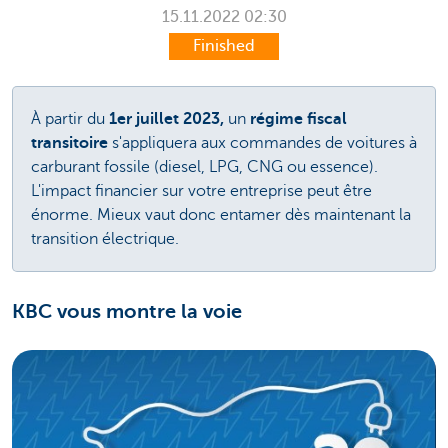
15.11.2022
02:30
Finished
À partir du
1er juillet 2023,
un
régime fiscal
transitoire
s'appliquera aux commandes de voitures à
carburant fossile (diesel, LPG, CNG ou essence).
L'impact financier sur votre entreprise peut être
énorme. Mieux vaut donc entamer dès maintenant la
transition électrique.
KBC vous montre la voie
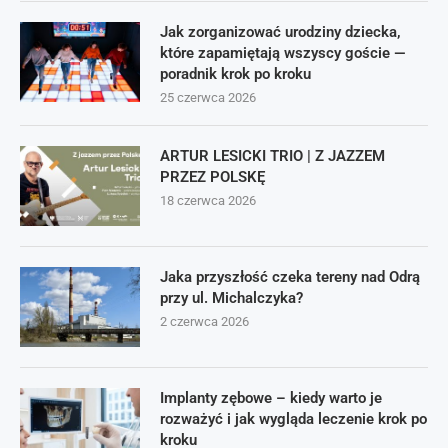
Jak zorganizować urodziny dziecka,
które zapamiętają wszyscy goście —
poradnik krok po kroku
25 czerwca 2026
ARTUR LESICKI TRIO | Z JAZZEM
PRZEZ POLSKĘ
18 czerwca 2026
Jaka przyszłość czeka tereny nad Odrą
przy ul. Michalczyka?
2 czerwca 2026
Implanty zębowe – kiedy warto je
rozważyć i jak wygląda leczenie krok po
kroku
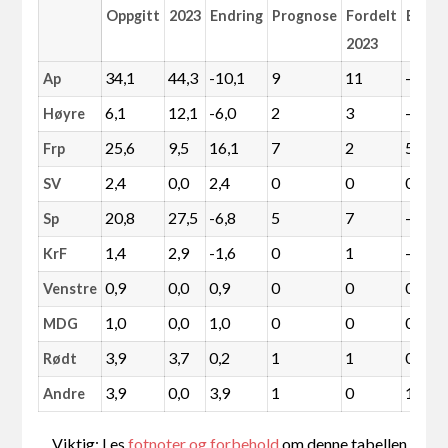
Oppgitt
2023
Endring
Prognose
Fordelt
Endri
2023
34,1
44,3
-10,1
9
11
-2
Ap
6,1
12,1
-6,0
2
3
-1
Høyre
25,6
9,5
16,1
7
2
5
Frp
2,4
0,0
2,4
0
0
0
SV
20,8
27,5
-6,8
5
7
-2
Sp
1,4
2,9
-1,6
0
1
-1
KrF
0,9
0,0
0,9
0
0
0
Venstre
1,0
0,0
1,0
0
0
0
MDG
3,9
3,7
0,2
1
1
0
Rødt
3,9
0,0
3,9
1
0
1
Andre
Viktig: Les
fotnoter og forbehold
om denne tabellen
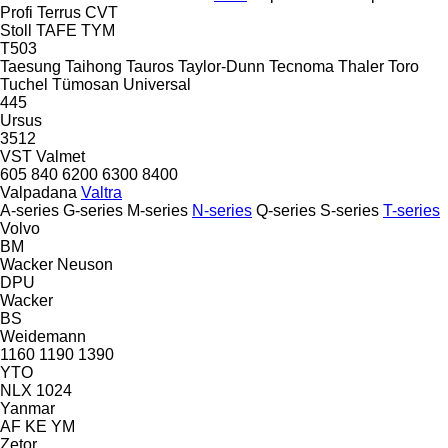
Profi
Terrus CVT
Stoll
TAFE
TYM
T503
Taesung
Taihong
Tauros
Taylor-Dunn
Tecnoma
Thaler
Toro
Tuchel
Tümosan
Universal
445
Ursus
3512
VST
Valmet
605
840
6200
6300
8400
Valpadana
Valtra
A-series
G-series
M-series
N-series
Q-series
S-series
T-series
Volvo
BM
Wacker Neuson
DPU
Wacker
BS
Weidemann
1160
1190
1390
YTO
NLX 1024
Yanmar
AF
KE
YM
Zetor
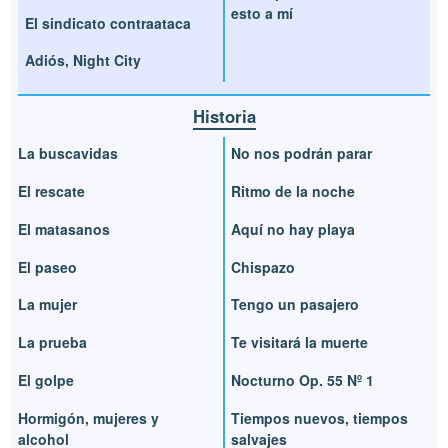
esto a mí
El sindicato contraataca
Adiós, Night City
Historia
La buscavidas
No nos podrán parar
El rescate
Ritmo de la noche
El matasanos
Aquí no hay playa
El paseo
Chispazo
La mujer
Tengo un pasajero
La prueba
Te visitará la muerte
El golpe
Nocturno Op. 55 Nº 1
Hormigón, mujeres y
Tiempos nuevos, tiempos
alcohol
salvajes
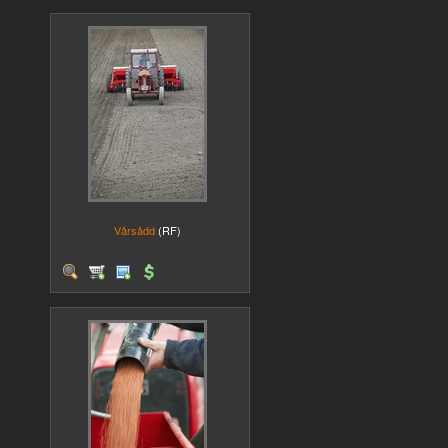
Vårsådd
(RF)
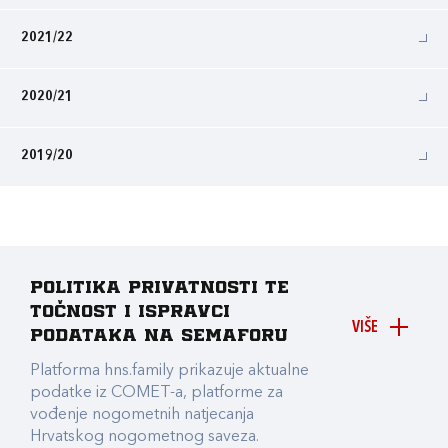
2021/22
2020/21
2019/20
Politika privatnosti te
točnost i ispravci
VIŠE
podataka na Semaforu
Platforma hns.family prikazuje aktualne
podatke iz COMET-a, platforme za
vođenje nogometnih natjecanja
Hrvatskog nogometnog saveza.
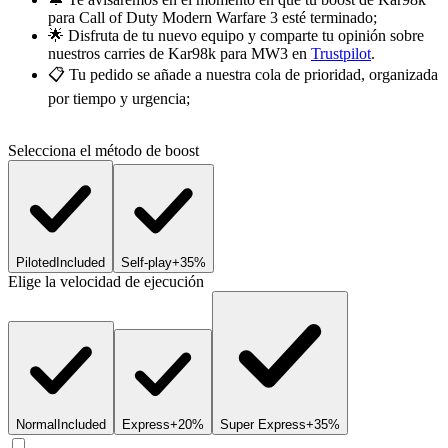
para Call of Duty Modern Warfare 3 esté terminado;
🌟 Disfruta de tu nuevo equipo y comparte tu opinión sobre
nuestros carries de Kar98k para MW3 en
Trustpilot
.
📋 Tu pedido se añade a nuestra cola de prioridad, organizada
por tiempo y urgencia;
Selecciona el método de boost
Piloted
Included
Self-play
+35%
Elige la velocidad de ejecución
Normal
Included
Express
+20%
Super Express
+35%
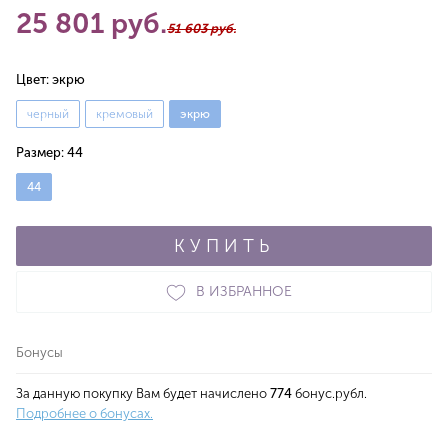
25 801 руб.
51 603 руб.
Цвет:
экрю
черный
кремовый
экрю
Размер:
44
44
КУПИТЬ
В ИЗБРАННОЕ
Бонусы
За данную покупку Вам будет начислено
774
бонус.рубл.
Подробнее о бонусах.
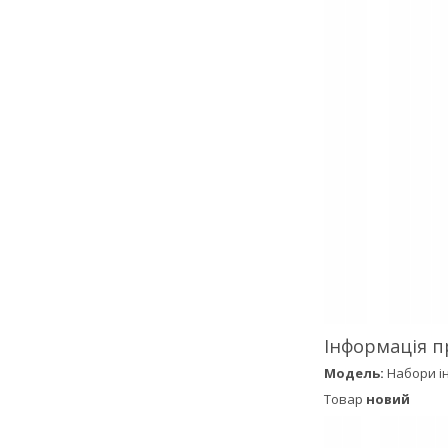
Інформація п
Модель:
Набори і
Товар
новий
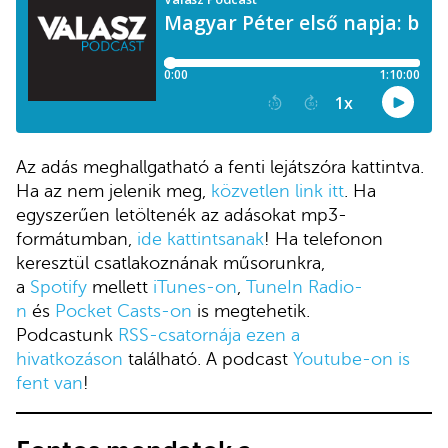
Az adás meghallgatható a fenti lejátszóra kattintva.
Ha az nem jelenik meg,
közvetlen link itt
. Ha
egyszerűen letöltenék az adásokat mp3-
formátumban,
ide kattintsanak
! Ha telefonon
keresztül csatlakoznának műsorunkra,
a
Spotify
mellett
iTunes-on
,
TuneIn Radio-
n
és
Pocket Casts-on
is megtehetik.
Podcastunk
RSS-csatornája ezen a
hivatkozáson
található. A podcast
Youtube-on is
fent van
!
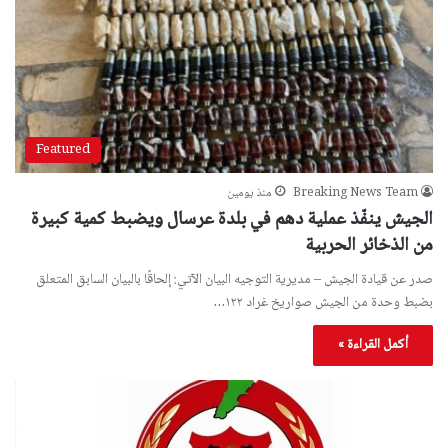
Featured
Breaking News Team
منذ يومين
الجيش ينفّذ عملية دهم في بلدة عرسال ويضبط كمية كبيرة
من الذخائر الحربية
صدر عن قيادة الجيش – مديرية التوجيه البيان الآتي: إلحاقًا بالبيان السابق المتعلق
بضبط وحدة من الجيش صواريخ غراد ١٢٢…
أكمل القراءة »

◆ ◆ ◆ ◆

*TO DO*
Word for word, please reproduce each entry above and leave out every picture.

*COMPLETED EXERCISE*
15.11.2022
02:30
Finished
À partir du
1er juillet 2023,
un
régime fiscal
transitoire
s'appliquera aux commandes de voitures à
carburant fossile (diesel, LPG, CNG ou essence).
L'impact financier sur votre entreprise peut être
énorme. Mieux vaut donc entamer dès maintenant la
transition électrique.
KBC vous montre la voie
Jak zorganizować urodziny dziecka,
które zapamiętają wszyscy goście —
poradnik krok po kroku
25 czerwca 2026
ARTUR LESICKI TRIO | Z JAZZEM
PRZEZ POLSKĘ
18 czerwca 2026
Jaka przyszłość czeka tereny nad Odrą
przy ul. Michalczyka?
2 czerwca 2026
Implanty zębowe – kiedy warto je
rozważyć i jak wygląda leczenie krok po
kroku
Oppgitt
2023
Endring
Prognose
Fordelt
Endri
2023
34,1
44,3
-10,1
9
11
-2
Ap
6,1
12,1
-6,0
2
3
-1
Høyre
25,6
9,5
16,1
7
2
5
Frp
2,4
0,0
2,4
0
0
0
SV
20,8
27,5
-6,8
5
7
-2
Sp
1,4
2,9
-1,6
0
1
-1
KrF
0,9
0,0
0,9
0
0
0
Venstre
1,0
0,0
1,0
0
0
0
MDG
3,9
3,7
0,2
1
1
0
Rødt
3,9
0,0
3,9
1
0
1
Andre
Viktig: Les
fotnoter og forbehold
om denne tabellen
Profi
Terrus CVT
Stoll
TAFE
TYM
T503
Taesung
Taihong
Tauros
Taylor-Dunn
Tecnoma
Thaler
Toro
Tuchel
Tümosan
Universal
445
Ursus
3512
VST
Valmet
605
840
6200
6300
8400
Valpadana
Valtra
A-series
G-series
M-series
N-series
Q-series
S-series
T-series
Volvo
BM
Wacker Neuson
DPU
Wacker
BS
Weidemann
1160
1190
1390
YTO
NLX 1024
Yanmar
AF
KE
YM
Zetor
esto a mí
El sindicato contraataca
Adiós, Night City
Historia
La buscavidas
No nos podrán parar
El rescate
Ritmo de la noche
El matasanos
Aquí no hay playa
El paseo
Chispazo
La mujer
Tengo un pasajero
La prueba
Te visitará la muerte
El golpe
Nocturno Op. 55 Nº 1
Hormigón, mujeres y
Tiempos nuevos, tiempos
alcohol
salvajes
Vårsådd
(RF)
2021/22
2020/21
2019/20
Politika privatnosti te
točnost i ispravci
VIŠE
podataka na Semaforu
Platforma hns.family prikazuje aktualne
podatke iz COMET-a, platforme za
vođenje nogometnih natjecanja
Hrvatskog nogometnog saveza.
para Call of Duty Modern Warfare 3 esté terminado;
🌟 Disfruta de tu nuevo equipo y comparte tu opinión sobre
nuestros carries de Kar98k para MW3 en
Trustpilot
.
📋 Tu pedido se añade a nuestra cola de prioridad, organizada
por tiempo y urgencia;
Selecciona el método de boost
Piloted
Included
Self-play
+35%
Elige la velocidad de ejecución
Normal
Included
Express
+20%
Super Express
+35%
25 801 руб.
51 603 руб.
Цвет:
экрю
черный
кремовый
экрю
Размер:
44
44
КУПИТЬ
В ИЗБРАННОЕ
Бонусы
За данную покупку Вам будет начислено
774
бонус.рубл.
Подробнее о бонусах.
Інформація п
Модель:
Набори і
Товар
новий
Az adás meghallgatható a fenti lejátszóra kattintva.
Ha az nem jelenik meg,
közvetlen link itt
. Ha
egyszerűen letöltenék az adásokat mp3-
formátumban,
ide kattintsanak
! Ha telefonon
keresztül csatlakoznának műsorunkra,
a
Spotify
mellett
iTunes-on
,
TuneIn Radio-
n
és
Pocket Casts-on
is megtehetik.
Podcastunk
RSS-csatornája ezen a
hivatkozáson
található. A podcast
Youtube-on is
fent van
!
Featured
Breaking News Team
منذ يومين
الجيش ينفّذ عملية دهم في بلدة عرسال ويضبط كمية كبيرة
من الذخائر الحربية
صدر عن قيادة الجيش – مديرية التوجيه البيان الآتي: إلحاقًا بالبيان السابق المتعلق
بضبط وحدة من الجيش صواريخ غراد ١٢٢…
أكمل القراءة »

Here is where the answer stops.